Continue the seminar announcement about venture capital portfolio ties from the point where it stops.

> [Text]
----
Joint Lunch Seminar by Sarath Balachandran and Jorge Guzman
Dec
17
2025
Start: Dec 17 | 12:00 pm
End : Dec 17 | 02:30 pm
Category: Tags:Via Lambruschini, 4B 20156 Milano MI
Joint lunch seminar in presence
Building BL26 – Rooms 0.18 and 0.19 (ground floor)
Department of Management, Economics and Industrial Engineering
Via R. Lambruschini 4/B, 20156 Milano
Sarath Balachandran and Jorge Guzman
London Business School, UK, and Columbia University, USA
Bridges or Barriers? How Venture Capital Portfolio Ties Shape Startups’ Market Entry
Abstract
Startups are often confronted with opportunities to extend their core technologies into new product markets. Such moves hold the promise of creating new customer bases and hedging the risk of failure in existing pursuits, but require expertise in unfamiliar domains which can be costly. We examine how startups’ product market entry decisions are shaped by portfolio ties-connections to other startups backed by the same investor. Portfolio ties to other firms operating in that product market can provide access to relevant expertise that lowers the barriers to entry, but can also constrain entry if investors seek to protect the market positions of those firms. We theorize that these dual mechanisms vary systematically with the stage of development of the related portfolio firm. To test this idea, we exploit the staggered release of the Cancer Genome Atlas, which revealed unexpected genetic links across cancers and thereby generated exogenous opportunities for therapeutic expansion. We find that portfolio ties increase the likelihood of entry on average, especially for startups outside major life-sciences hubs. However, this effect reverses when portfolio peers are near commercialization. Startups with such peers become especially unlikely to enter if those peers are narrowly focused on the market in question.
Sarath Balachandran is an assistant professor at the London Business School. His research is focused on collaboration within and between organizations and in particular on how such collaboration may be shaped by factors relating to the organizational and institutional contexts. He has a Ph.D. from the Wharton School of the University of Pennsylvania.
----
(Data excerpts)

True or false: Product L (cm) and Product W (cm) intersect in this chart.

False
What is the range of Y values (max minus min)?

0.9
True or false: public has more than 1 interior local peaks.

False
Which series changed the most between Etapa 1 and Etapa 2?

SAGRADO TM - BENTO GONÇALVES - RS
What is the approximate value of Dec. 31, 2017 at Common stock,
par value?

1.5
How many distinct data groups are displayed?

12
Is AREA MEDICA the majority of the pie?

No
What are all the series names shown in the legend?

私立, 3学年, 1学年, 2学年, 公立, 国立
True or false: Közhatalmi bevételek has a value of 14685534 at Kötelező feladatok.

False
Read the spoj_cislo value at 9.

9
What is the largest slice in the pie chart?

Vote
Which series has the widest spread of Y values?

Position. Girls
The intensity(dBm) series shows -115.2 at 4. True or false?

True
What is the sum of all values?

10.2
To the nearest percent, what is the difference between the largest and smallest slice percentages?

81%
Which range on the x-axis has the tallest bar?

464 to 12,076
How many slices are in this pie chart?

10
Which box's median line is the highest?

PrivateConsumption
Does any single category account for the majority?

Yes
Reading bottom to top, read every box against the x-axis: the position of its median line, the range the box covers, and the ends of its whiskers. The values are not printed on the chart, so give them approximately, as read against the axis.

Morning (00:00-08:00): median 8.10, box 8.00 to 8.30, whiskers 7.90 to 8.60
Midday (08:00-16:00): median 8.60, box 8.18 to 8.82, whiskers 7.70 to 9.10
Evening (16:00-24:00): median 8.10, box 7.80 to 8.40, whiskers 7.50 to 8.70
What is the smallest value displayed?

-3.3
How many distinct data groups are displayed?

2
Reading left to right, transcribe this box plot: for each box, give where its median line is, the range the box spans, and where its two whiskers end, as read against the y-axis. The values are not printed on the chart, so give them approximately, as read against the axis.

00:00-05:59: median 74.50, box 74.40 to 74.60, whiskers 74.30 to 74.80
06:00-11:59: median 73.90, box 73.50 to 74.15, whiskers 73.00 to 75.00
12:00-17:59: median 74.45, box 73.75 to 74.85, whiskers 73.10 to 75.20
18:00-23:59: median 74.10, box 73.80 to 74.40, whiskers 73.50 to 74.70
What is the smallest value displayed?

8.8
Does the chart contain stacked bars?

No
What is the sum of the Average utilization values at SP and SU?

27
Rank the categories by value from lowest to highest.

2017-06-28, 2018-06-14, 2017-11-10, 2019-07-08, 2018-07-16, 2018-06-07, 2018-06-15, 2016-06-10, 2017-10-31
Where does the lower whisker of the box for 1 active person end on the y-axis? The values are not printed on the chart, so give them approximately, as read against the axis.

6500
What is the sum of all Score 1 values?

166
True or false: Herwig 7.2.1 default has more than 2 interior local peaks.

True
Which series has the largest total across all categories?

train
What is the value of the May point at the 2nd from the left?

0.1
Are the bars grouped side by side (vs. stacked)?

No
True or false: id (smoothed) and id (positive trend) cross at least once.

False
----
> [Answer space]
Predicting Neighborhood Entrepreneurship
Abstract
We document significant heterogeneity in startups per capita across U.S. neighborhoods. Using machine learning models, we study the extent to which a large number of neighborhood attributes—including transportation, demographics, local establishments, income, and neighborhood design—can statistically account for this heterogeneity. A uniform model that considers all neighborhoods simultaneously has an R-squared of 0.68 but moderate bias and, in 14 states, performs worse than using the state mean (negative R-squared). In contrast, an ensemble model that allows for different neighborhood conditions to matter across different states has negligible bias, lower mean squared error, and a positive R-squared for all states. When considering the relationship across the neighborhoods of different states, we find a state’s model predicts well for other states that are similar in geographic or economic structure (such as, Texas to Louisiana or New York to California), but not for dissimilar states. When we move beyond the quantity of startups in a neighborhood to consider the economic potential of a startup cohort, we find that the conditions that predict high average ‘quality’ for startups in a neighborhood are uncorrelated with those predicting high quantity. Together, our results underscore the importance of spatial heterogeneity in understanding the relationship between neighborhood conditions and the economic activity within them.
Jorge Guzman is the Gantcher Associate Professor of Business at Columbia University and Co-Director of the Lang Center for Entrepreneurship at Columbia Business School. Joining Columbia in 2018 after receiving an MBA and a PhD from MIT, Guzman introduced a new elective, Entrepreneurial Strategy, a class focused on examining the sources of competitive advantage for startups and the skills entrepreneurs need to build such advantage. Guzman’s research focuses on understanding entrepreneurial ecosystems, the psychological determinants of entrepreneurship, and the emergence and persistence of entrepreneurial competitive advantage. He is a Faculty Research Fellow at the National Bureau of Economic Research (NBER) in the Productivity, Innovation, and Entrepreneurship Program, and co-directs the NBER Entrepreneurship Boot Camp.